- **WORK REQUIRED**: Which lines in the listing below contain "ankle"? Copy each of them.

- **DATASET**:
--------
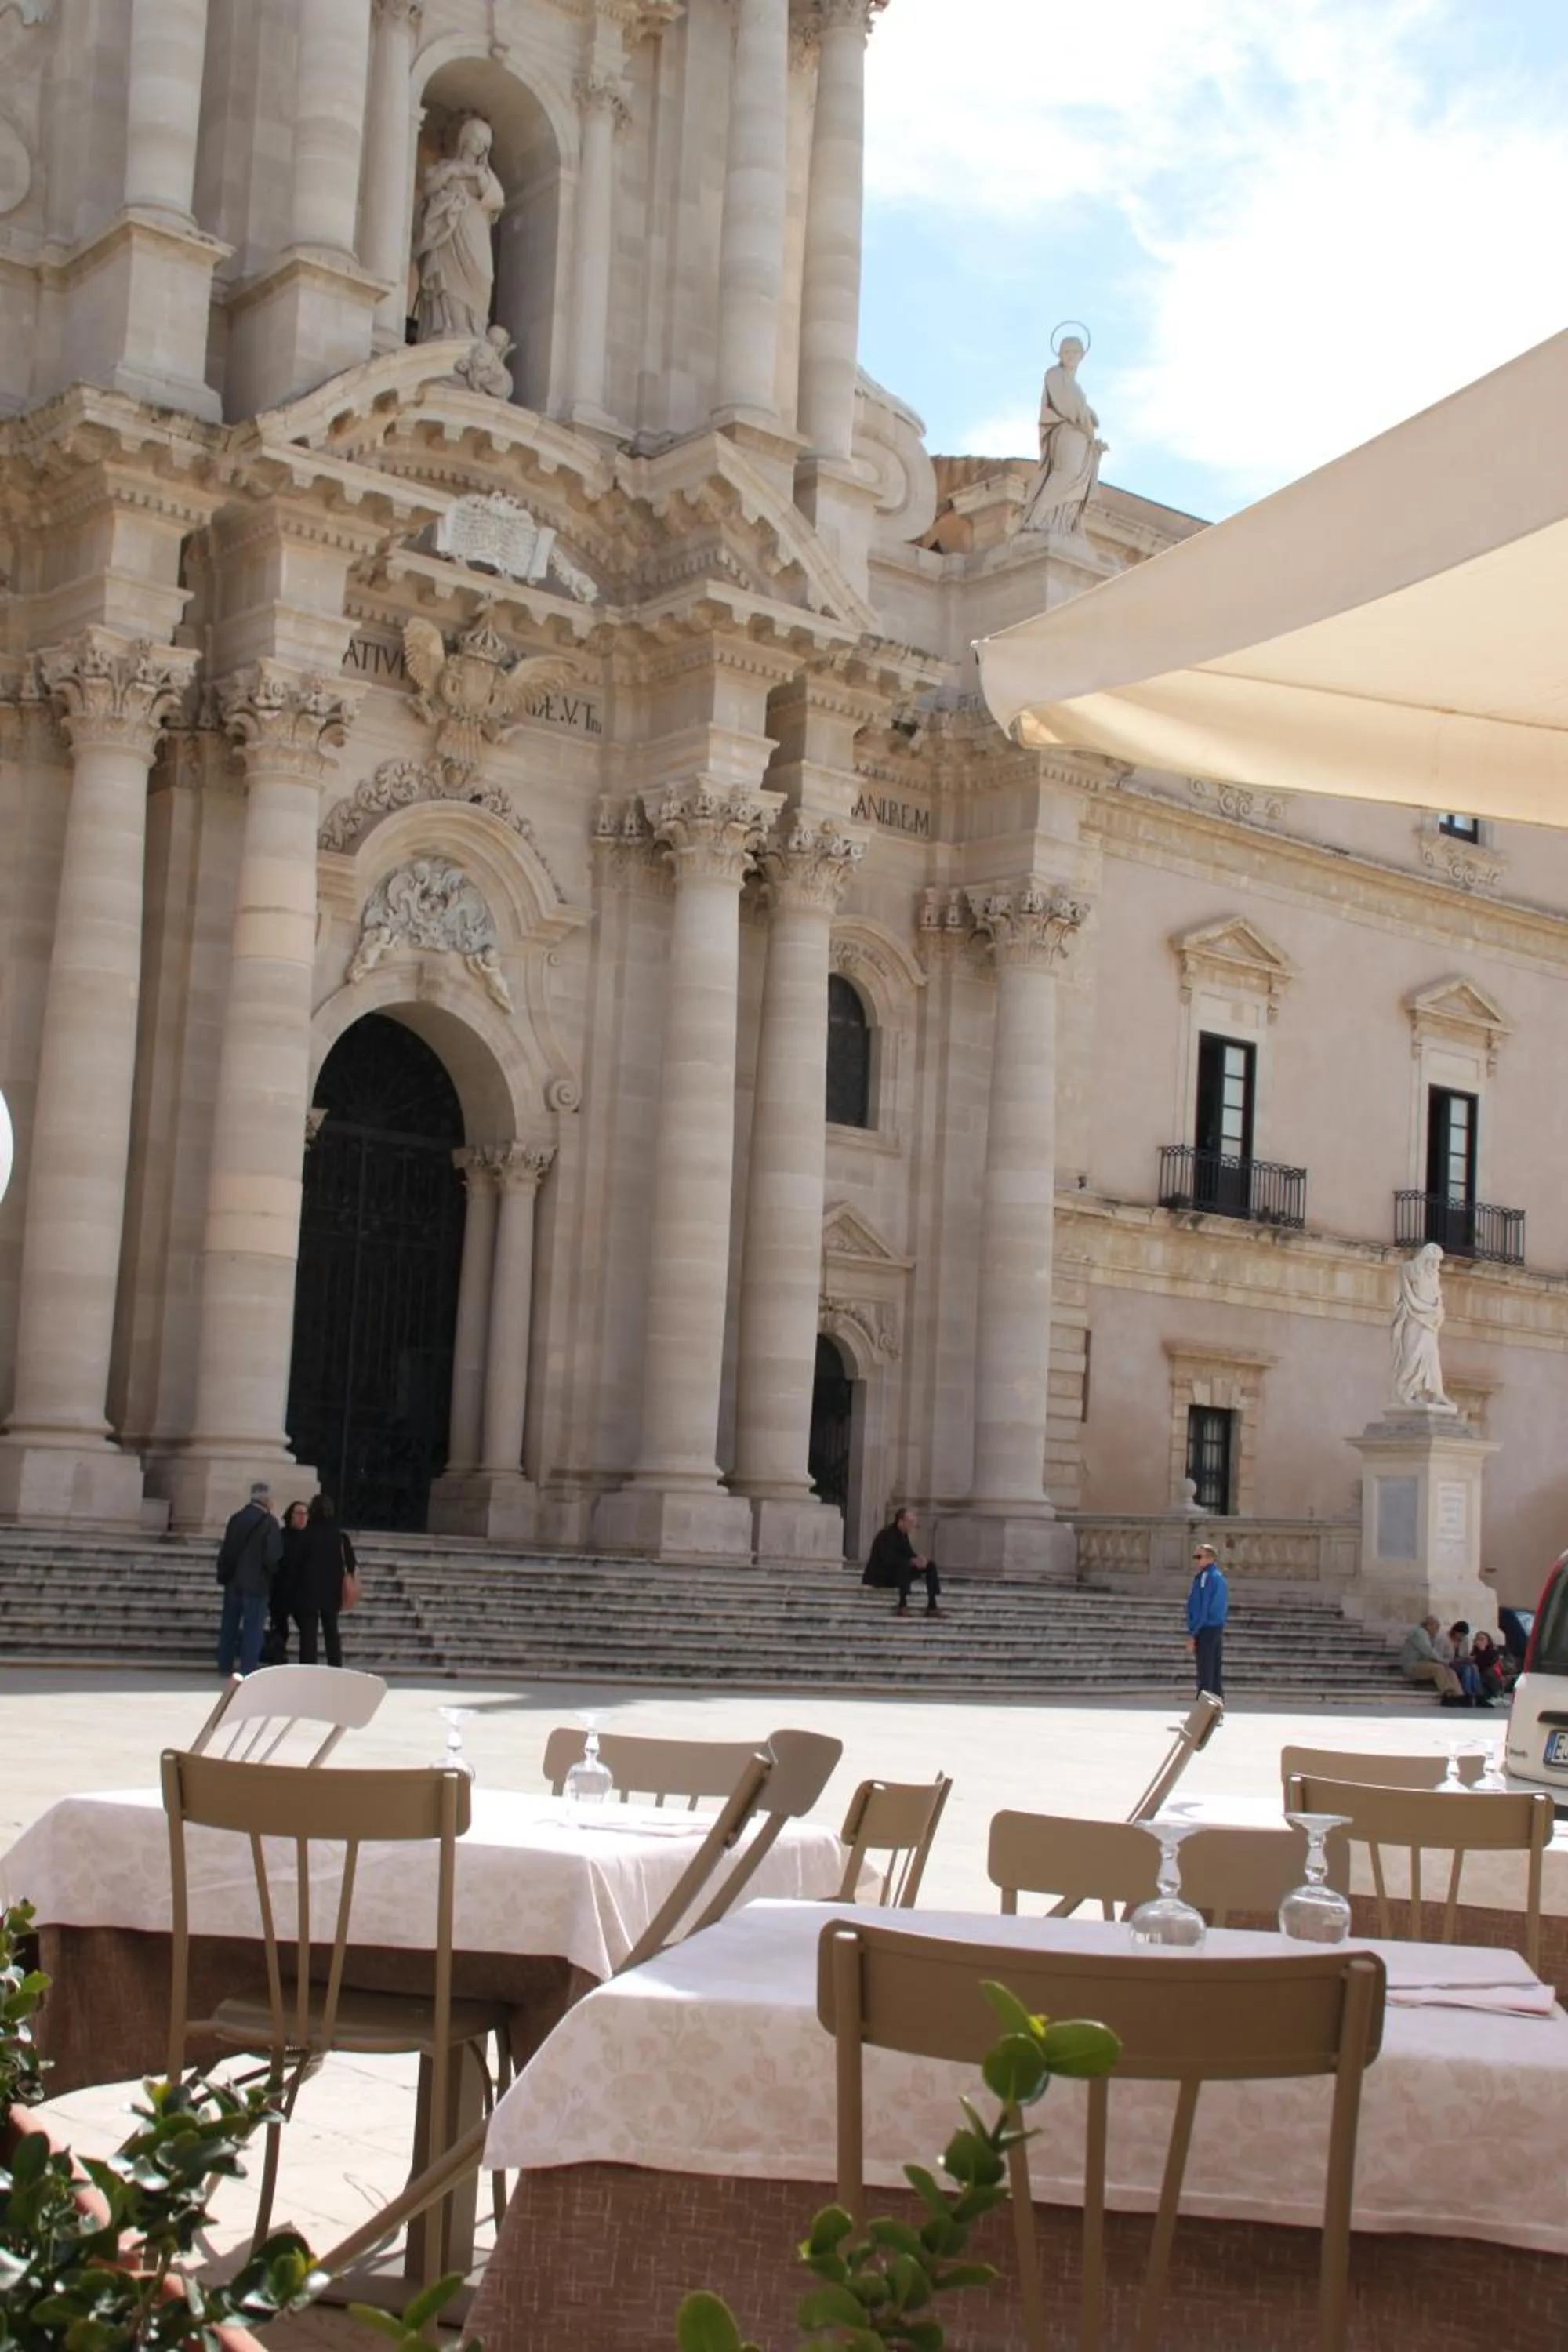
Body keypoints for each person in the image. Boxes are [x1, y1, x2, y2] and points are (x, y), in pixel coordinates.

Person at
--------
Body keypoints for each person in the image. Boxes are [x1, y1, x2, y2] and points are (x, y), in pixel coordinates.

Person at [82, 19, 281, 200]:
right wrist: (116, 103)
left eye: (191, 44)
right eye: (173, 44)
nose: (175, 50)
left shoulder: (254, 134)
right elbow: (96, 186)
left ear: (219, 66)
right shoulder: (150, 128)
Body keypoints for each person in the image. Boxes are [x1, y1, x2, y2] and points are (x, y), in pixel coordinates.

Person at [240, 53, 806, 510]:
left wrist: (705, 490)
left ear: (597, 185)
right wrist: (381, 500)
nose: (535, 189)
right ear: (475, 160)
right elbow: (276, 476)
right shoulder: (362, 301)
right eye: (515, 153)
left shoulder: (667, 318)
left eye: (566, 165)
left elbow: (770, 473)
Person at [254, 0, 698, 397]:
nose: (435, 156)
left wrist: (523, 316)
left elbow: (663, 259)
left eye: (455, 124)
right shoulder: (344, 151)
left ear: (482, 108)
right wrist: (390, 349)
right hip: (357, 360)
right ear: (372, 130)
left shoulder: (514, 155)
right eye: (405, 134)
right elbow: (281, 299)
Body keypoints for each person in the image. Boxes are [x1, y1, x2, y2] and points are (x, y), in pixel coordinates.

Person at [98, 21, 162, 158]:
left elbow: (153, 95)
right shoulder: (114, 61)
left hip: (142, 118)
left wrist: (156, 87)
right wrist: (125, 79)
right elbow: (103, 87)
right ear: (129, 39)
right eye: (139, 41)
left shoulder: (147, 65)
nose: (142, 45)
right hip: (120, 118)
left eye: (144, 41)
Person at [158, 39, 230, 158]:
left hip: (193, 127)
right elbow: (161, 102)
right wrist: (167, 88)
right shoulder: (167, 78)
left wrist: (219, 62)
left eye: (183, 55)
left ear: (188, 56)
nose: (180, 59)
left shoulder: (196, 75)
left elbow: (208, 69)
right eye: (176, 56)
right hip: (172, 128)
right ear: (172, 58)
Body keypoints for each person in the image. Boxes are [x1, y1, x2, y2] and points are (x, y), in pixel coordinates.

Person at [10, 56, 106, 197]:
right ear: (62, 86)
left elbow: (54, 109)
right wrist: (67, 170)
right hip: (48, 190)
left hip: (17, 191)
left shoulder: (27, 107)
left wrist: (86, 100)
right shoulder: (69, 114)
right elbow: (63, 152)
--------
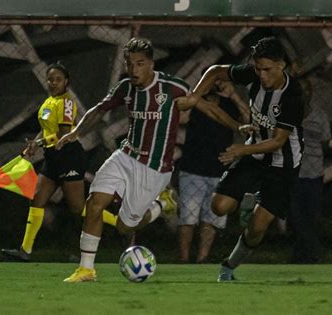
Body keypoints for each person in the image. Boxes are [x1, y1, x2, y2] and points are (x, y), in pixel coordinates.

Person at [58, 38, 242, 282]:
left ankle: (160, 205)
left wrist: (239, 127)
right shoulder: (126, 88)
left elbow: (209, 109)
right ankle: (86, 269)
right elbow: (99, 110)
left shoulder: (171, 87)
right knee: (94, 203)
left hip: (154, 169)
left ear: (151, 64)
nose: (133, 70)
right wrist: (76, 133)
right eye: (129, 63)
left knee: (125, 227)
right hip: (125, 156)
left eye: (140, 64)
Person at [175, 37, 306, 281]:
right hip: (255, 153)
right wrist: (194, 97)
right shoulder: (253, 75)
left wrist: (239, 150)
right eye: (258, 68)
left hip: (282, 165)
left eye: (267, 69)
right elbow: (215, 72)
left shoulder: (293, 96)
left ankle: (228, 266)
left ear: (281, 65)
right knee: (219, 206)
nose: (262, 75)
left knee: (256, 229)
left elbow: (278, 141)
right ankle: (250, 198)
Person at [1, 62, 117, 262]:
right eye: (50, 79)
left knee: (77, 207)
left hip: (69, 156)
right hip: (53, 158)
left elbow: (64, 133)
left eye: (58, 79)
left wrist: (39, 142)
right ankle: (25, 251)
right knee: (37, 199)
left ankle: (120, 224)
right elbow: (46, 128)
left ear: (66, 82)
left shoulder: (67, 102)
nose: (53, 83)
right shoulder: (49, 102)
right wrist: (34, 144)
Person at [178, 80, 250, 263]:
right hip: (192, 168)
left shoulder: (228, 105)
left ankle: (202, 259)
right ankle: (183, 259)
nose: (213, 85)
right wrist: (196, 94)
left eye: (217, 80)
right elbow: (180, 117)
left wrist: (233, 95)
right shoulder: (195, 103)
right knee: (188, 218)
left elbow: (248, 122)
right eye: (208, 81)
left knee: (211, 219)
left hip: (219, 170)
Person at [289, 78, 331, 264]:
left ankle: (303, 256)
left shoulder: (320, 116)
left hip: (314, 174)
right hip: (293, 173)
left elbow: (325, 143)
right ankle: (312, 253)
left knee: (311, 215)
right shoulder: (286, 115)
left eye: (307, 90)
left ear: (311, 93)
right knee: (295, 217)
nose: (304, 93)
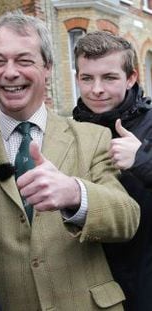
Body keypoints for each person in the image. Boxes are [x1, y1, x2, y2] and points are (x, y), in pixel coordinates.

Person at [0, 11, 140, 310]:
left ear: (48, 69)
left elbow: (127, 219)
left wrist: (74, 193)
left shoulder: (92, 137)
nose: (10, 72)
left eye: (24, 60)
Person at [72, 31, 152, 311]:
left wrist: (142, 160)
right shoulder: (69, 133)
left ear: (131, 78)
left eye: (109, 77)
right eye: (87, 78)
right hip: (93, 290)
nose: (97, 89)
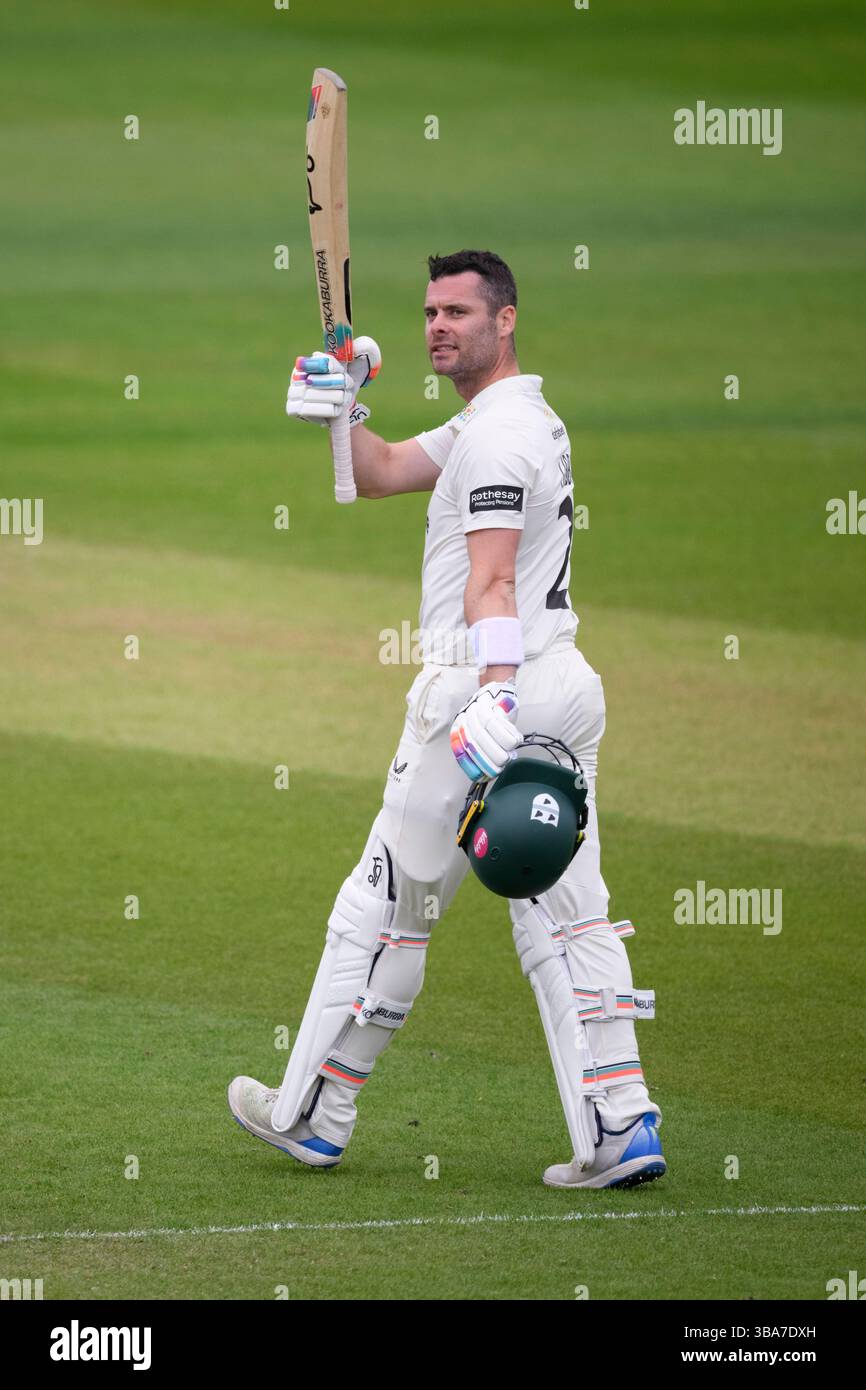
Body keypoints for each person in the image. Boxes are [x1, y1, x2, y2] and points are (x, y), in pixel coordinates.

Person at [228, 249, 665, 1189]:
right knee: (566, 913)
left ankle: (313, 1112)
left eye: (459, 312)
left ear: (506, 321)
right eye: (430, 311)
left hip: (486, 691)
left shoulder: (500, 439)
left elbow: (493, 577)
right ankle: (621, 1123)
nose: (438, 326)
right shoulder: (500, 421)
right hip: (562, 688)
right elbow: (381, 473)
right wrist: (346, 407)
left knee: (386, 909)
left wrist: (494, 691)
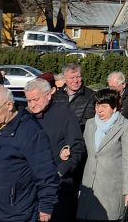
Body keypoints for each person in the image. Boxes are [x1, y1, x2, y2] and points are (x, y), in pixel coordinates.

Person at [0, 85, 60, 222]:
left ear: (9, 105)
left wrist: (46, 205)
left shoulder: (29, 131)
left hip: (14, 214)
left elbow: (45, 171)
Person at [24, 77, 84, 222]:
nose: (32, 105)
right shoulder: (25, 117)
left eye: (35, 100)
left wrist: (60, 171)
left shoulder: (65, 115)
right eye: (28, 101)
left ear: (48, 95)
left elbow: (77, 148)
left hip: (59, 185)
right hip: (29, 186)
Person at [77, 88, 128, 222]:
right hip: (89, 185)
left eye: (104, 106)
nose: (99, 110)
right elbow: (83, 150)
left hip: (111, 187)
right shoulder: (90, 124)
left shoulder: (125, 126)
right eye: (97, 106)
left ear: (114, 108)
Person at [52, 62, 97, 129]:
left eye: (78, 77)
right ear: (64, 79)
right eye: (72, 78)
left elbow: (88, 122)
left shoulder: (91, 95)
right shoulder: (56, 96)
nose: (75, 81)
--------
- **RESPONSE TO THIS TASK**:
left ankle: (160, 205)
right ankle: (86, 269)
left ankle: (228, 266)
right ankle: (250, 198)
right ankle: (25, 251)
left ankle: (120, 224)
left ankle: (202, 259)
right ankle: (183, 259)
left ankle: (303, 256)
right ankle: (312, 253)
left ankle: (313, 1112)
right ankle: (621, 1123)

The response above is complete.